Female only networks – most events, especially in the financial and banking sector, are attended by a majority of men. This can be a bit daunting for women who tend to feel isolated. Unfortunately, there are very few female-only business networking groups. We need many more. Women have a different networking style than men. A female only network can give members a safe place to network, build confidence and relationships, while sharing some of the challenges they are facing and ask for guidance and support.

Panel discussions – invite successful female entrepreneurs and leaders from different industries to share their journeys to success. Their challenges, how they overcame them, what kept them going and any nuggets that could inspire the leaders-in-waiting. This could be run around International Women’s Day in March, for example.

Vaishali Shah

Vaishali Shah

Workshops/seminars – offer a seminar or workshop on topics that give valuable information on various aspects of running a business for entrepreneurs. In the workplace, have a system in place for ongoing training, development and engagement. Providing support, tools and resources will help to develop female talent. Make the workshops free or low cost so there is no barrier to entry. Help them to formulate a clear vision and a strong ‘why’ for their vision. This vision and ‘why’ will carry them through the tough times and be an important reminder and motivation to stay the course.

Recommendations – emphasise the importance and benefit of continual learning. Suggest podcasts, webinars or books to listen to or read. Being open to others’ experiences and ideas will help to educate and inspire them. People who achieve great success have a thirst for knowledge and are eager to learn from others.

Confidence and encouragement – give the next generation of leaders a sense of their own value and the value they bring to their market by the products and services they offer. They fill a need – they bring value. Help them understand that setbacks are a part of any business, but they should not be considered failures, rather, as gaining experience. Using setbacks as stepping stones towards their goal is what differentiates those who achieve great success from those who let setbacks define who they are, thus diminishing their chances of success.

Time for them – running or working in a fast-paced business can be all consuming, demanding and overwhelming at times, especially if they’re ambitious and want to get ahead. Teach women in business the importance of taking time out for themselves every day and to celebrate even the smallest success. Taking time out may seem counter intuitive, however it gives the mind time to relax and be open to inspiration and creativity and therefore being more productive.
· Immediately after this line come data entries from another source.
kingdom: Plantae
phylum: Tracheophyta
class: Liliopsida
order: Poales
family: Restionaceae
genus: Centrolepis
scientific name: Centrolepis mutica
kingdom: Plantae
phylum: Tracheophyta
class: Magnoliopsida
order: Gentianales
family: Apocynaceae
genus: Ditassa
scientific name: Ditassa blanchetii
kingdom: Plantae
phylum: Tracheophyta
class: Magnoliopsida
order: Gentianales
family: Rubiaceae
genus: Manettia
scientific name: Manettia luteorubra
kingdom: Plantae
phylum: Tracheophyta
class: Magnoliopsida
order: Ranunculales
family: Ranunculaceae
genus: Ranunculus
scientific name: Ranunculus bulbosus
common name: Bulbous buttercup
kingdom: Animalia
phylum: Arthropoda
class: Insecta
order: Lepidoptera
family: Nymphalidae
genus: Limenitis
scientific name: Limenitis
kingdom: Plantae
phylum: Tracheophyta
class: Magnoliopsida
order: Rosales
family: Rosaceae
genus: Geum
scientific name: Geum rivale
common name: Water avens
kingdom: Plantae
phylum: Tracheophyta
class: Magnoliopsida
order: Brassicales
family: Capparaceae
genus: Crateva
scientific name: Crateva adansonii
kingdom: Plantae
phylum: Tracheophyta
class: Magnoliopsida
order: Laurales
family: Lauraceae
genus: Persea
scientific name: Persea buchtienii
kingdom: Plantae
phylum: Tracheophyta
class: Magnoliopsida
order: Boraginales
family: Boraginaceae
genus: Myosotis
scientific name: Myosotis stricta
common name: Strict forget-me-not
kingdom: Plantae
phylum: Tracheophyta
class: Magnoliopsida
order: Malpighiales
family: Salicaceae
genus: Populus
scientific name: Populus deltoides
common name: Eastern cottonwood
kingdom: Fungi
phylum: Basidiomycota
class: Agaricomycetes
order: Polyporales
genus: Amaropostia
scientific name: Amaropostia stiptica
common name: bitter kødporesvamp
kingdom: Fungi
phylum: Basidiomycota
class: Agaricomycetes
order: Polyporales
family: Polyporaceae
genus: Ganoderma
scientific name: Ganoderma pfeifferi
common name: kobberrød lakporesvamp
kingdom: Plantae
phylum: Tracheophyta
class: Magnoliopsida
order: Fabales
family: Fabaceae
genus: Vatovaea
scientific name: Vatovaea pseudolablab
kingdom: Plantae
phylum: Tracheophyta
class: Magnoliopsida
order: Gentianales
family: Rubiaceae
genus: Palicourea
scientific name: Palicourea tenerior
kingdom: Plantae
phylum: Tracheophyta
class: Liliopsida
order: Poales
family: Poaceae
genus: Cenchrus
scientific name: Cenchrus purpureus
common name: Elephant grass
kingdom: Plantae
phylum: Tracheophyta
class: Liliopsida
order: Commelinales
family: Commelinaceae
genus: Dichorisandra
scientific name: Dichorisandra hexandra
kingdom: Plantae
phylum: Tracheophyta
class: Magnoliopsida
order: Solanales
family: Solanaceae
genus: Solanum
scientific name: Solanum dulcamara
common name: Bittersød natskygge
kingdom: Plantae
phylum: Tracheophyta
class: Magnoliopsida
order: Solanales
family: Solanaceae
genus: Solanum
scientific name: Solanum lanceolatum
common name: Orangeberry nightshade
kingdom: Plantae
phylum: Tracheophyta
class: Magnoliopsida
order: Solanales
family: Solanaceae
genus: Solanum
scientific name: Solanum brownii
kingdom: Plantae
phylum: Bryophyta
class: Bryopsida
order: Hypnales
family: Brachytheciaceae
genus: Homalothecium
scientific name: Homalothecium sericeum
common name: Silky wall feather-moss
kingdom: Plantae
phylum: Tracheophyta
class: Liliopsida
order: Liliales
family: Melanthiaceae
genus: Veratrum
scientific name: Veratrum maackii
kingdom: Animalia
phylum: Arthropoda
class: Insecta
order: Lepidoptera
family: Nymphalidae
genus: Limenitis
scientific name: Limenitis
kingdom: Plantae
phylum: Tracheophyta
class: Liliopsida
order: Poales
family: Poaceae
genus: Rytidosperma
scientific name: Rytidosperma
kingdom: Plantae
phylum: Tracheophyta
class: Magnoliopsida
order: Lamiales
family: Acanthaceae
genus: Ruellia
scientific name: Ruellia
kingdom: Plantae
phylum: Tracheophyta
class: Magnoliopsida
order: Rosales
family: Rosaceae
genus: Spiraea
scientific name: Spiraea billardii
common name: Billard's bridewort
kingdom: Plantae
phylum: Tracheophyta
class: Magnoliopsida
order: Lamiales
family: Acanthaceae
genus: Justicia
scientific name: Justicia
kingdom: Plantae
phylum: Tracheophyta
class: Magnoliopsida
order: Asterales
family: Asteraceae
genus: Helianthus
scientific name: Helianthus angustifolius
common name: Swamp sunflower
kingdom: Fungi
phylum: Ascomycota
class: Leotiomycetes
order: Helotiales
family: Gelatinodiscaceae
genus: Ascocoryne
Dame Karren Brady says – “If you have passion, drive and an entrepreneurial spirit, being female shouldn’t prevent you from getting where you want to be, and sometimes we must have the determination not to let it”.

Whether the next generation of female leaders are students about to embark on their business career, already running their own business or those in employment, we who have the experience and knowledge can play a crucial role in their climbing the ladder of success.